*Teks yang Diberikan*.
Suatu ketika seorang gadis kecil bersama dengan ayahnya melintasi jembatan tua yang tidak terawat baik. Jembatan itu penuh dengan lubang menganga, dan talinya pun terlihat ada yang putus. Pertanda kalau kurang diperhatikan oleh yang empunya. Tampak suasana takut dan cemas di raut muka sang ayah dan gadis kecil ketika hendak menyeberanginya. Sambil berbicara pelan kepada putri yang ia cintainya. "Sayang, tolong pegang tangan ayah kuat-kuat agar kamu tidak jatuh ke dalam sungai."
Mendengar permintaan ayahnya si gadis kecil berkata sedikit keras, "Tidak ayah! Ayah yang harus pegang tanganku."
"Apa bedanya?" tanya laki-laki itu sedikit bingung.
"Ada perbedaan besar, yah," balas si gadis kecil.
"Jika aku memegang tangan ayah dan sesuatu terjadi padaku, kemungkinan aku biarkan tangan ayah lepas dariku. Tetapi jika ayah memegang tanganku, aku yakin apapun yang terjadi, ayah tidak akan pernah membiarkan tanganku terlepas," jelasnya.
Gadis kecil ini menyandarkan keselamatan jiwanya kepada ayahnya. Ia yakin dan percaya betul bahwa ayahnya akan menyelamatkannya walau rintangan berat menghadangnya.
Pembaca, pernahkan anda membayangkan begitu besar kepercayaan anak-anak kita kepada kehadiran sang ayah?

*Data yang Diambil*.
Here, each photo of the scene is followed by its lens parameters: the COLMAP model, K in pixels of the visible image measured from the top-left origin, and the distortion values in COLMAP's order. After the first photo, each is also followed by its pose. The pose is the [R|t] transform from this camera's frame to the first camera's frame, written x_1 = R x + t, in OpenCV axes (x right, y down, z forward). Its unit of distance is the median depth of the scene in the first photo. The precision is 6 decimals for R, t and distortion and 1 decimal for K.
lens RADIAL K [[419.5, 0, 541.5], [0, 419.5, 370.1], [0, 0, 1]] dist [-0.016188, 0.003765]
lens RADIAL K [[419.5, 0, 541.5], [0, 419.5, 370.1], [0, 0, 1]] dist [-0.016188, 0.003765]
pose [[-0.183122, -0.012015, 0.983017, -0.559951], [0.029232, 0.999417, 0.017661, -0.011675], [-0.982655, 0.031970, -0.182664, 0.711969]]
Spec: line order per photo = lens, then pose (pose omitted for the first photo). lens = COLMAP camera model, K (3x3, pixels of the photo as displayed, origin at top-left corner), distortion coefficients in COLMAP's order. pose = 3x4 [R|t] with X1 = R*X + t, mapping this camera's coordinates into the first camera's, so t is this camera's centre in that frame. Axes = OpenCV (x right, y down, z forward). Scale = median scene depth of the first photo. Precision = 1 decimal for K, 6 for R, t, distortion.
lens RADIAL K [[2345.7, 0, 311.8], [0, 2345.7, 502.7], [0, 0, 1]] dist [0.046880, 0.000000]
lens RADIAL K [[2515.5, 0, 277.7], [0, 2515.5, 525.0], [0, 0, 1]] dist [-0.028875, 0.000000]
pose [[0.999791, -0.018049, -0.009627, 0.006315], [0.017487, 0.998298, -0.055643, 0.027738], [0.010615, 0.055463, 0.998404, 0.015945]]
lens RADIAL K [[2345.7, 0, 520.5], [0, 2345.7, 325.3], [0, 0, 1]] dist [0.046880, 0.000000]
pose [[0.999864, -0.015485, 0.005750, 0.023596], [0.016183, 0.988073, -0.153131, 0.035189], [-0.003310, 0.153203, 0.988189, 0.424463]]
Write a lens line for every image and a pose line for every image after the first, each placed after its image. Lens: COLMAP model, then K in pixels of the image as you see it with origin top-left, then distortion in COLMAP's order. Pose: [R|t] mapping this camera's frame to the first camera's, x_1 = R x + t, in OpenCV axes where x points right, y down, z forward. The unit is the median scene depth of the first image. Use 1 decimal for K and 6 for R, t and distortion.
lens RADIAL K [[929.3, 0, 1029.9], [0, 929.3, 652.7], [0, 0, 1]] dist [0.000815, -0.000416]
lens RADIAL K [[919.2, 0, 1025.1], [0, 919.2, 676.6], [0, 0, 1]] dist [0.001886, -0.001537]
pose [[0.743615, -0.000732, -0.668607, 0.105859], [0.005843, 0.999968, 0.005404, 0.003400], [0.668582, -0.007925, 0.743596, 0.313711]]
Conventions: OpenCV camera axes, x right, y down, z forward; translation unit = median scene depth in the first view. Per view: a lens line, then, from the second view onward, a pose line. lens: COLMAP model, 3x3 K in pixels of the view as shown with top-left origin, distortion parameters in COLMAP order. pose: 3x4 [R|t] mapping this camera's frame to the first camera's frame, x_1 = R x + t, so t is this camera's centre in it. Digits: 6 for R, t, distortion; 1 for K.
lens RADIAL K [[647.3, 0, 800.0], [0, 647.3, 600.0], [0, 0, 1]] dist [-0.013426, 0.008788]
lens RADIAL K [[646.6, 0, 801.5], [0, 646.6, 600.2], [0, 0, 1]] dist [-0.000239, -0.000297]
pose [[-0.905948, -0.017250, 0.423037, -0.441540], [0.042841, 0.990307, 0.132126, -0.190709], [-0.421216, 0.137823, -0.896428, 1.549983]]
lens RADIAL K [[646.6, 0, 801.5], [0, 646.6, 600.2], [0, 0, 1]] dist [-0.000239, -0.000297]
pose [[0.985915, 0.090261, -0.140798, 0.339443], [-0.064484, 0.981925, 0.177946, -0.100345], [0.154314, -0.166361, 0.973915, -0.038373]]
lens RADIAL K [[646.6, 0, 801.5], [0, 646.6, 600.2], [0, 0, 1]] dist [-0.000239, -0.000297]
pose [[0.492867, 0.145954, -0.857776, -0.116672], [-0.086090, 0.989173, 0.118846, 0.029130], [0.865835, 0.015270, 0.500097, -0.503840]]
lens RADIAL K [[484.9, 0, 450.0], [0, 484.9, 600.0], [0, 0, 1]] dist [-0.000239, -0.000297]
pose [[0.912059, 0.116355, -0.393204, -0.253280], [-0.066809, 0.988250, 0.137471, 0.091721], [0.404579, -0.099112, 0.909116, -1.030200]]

*Soal Latihan*.
Tuliskan tanpa mengubah satu huruf pun bagian cerita tentang gadis kecil dan ayahnya yang diawali dengan kata-kata "Mendengar permintaan ayahnya" dan diakhiri dengan "rintangan berat menghadangnya.". Cukup pakai cerita tadi saja, tanpa sumber lain.

*Jawaban Latihan*.
Mendengar permintaan ayahnya si gadis kecil berkata sedikit keras, "Tidak ayah! Ayah yang harus pegang tanganku."
"Apa bedanya?" tanya laki-laki itu sedikit bingung.
"Ada perbedaan besar, yah," balas si gadis kecil.
"Jika aku memegang tangan ayah dan sesuatu terjadi padaku, kemungkinan aku biarkan tangan ayah lepas dariku. Tetapi jika ayah memegang tanganku, aku yakin apapun yang terjadi, ayah tidak akan pernah membiarkan tanganku terlepas," jelasnya.
Gadis kecil ini menyandarkan keselamatan jiwanya kepada ayahnya. Ia yakin dan percaya betul bahwa ayahnya akan menyelamatkannya walau rintangan berat menghadangnya.